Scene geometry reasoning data
- - - - - - -

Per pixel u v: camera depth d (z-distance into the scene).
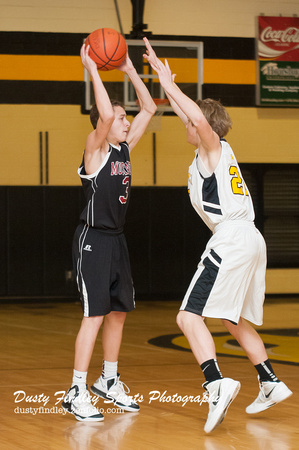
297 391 5.37
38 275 15.27
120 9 15.64
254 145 16.25
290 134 16.41
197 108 4.18
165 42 14.55
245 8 16.17
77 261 4.74
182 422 4.45
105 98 4.47
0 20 15.23
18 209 15.23
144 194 15.73
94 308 4.63
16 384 5.83
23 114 15.36
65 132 15.51
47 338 9.39
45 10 15.40
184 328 4.19
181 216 15.87
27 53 15.34
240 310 4.26
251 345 4.48
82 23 15.52
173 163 15.95
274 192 16.36
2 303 15.07
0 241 15.12
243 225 4.30
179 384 5.77
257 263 4.36
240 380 5.89
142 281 15.71
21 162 15.34
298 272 16.31
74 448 3.81
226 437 4.04
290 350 7.92
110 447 3.83
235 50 16.11
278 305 14.38
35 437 4.07
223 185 4.28
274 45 16.16
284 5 16.36
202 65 14.65
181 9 15.92
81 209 15.47
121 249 4.78
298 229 16.42
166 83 4.24
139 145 15.84
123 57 5.07
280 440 3.97
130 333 9.92
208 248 4.27
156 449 3.78
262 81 16.11
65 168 15.51
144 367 6.73
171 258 15.81
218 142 4.29
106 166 4.66
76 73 15.53
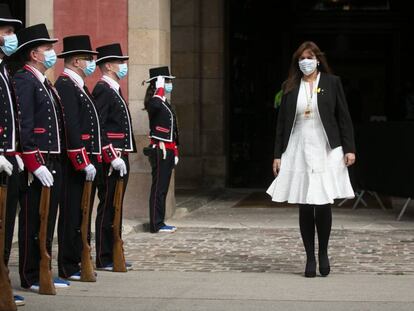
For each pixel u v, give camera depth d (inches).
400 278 458.0
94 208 649.6
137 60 671.8
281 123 462.9
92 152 454.9
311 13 1003.9
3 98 378.0
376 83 1031.0
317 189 449.4
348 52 1022.4
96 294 416.2
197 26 902.4
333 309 384.5
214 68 904.9
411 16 1009.5
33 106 403.2
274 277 461.7
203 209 754.8
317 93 454.9
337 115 458.6
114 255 477.4
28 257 420.5
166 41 691.4
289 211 740.7
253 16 954.1
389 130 682.2
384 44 1023.6
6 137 379.6
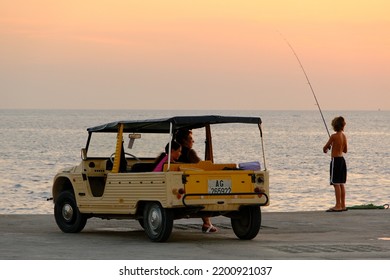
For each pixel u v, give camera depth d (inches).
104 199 1123.3
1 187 3823.8
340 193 1518.2
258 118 1086.4
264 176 1078.4
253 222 1095.6
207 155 1175.6
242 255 947.3
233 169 1095.6
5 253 955.3
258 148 7140.8
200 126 1152.2
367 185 4037.9
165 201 1031.0
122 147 1134.4
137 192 1074.1
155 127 1143.0
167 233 1051.3
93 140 1173.1
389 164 5792.3
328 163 5570.9
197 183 1039.0
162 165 1071.0
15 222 1336.1
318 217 1409.9
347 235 1166.3
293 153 6707.7
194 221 1366.9
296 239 1116.5
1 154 6486.2
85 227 1273.4
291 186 3818.9
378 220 1363.2
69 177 1179.3
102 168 1174.3
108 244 1048.8
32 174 4608.8
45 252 966.4
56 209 1205.1
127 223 1334.9
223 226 1283.2
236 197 1059.3
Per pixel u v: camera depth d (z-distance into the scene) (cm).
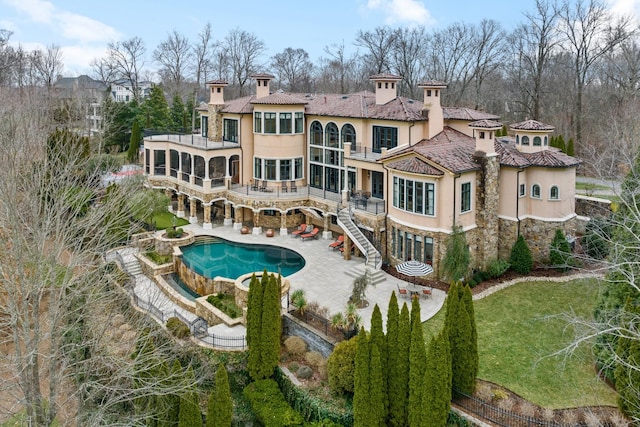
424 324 2522
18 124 2439
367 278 3033
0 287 2027
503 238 3256
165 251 3631
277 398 2206
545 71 6381
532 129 3219
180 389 1783
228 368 2378
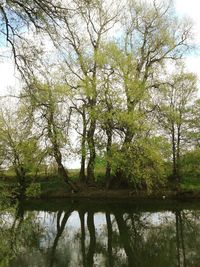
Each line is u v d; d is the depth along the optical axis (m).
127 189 42.78
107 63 38.69
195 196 41.00
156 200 40.50
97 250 22.69
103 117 37.84
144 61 40.97
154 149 38.12
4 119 34.84
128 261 20.48
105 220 31.08
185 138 43.44
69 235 26.33
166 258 20.64
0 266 13.98
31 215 30.98
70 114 36.47
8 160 35.25
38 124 25.30
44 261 19.95
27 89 9.06
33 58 8.41
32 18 7.89
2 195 13.91
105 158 38.56
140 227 28.58
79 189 42.50
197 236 25.56
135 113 37.84
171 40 40.78
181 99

- - - - - - -

EXERCISE → Reproduce exactly the lines above from the line with "257 263 4.36" to the line with "106 166 4.66", including both, and add nothing.

RESULT OF THE EXERCISE →
257 263 4.36
240 380 5.89
142 281 15.71
21 162 15.34
298 272 16.31
74 448 3.81
226 437 4.04
290 350 7.92
110 447 3.83
235 50 16.11
278 305 14.38
35 437 4.07
223 185 4.28
274 45 16.16
284 5 16.36
202 65 14.65
181 9 15.92
81 209 15.47
121 249 4.78
298 229 16.42
166 83 4.24
139 145 15.84
123 57 5.07
280 440 3.97
130 333 9.92
208 248 4.27
156 449 3.78
262 81 16.11
65 168 15.51
144 367 6.73
171 258 15.81
218 142 4.29
106 166 4.66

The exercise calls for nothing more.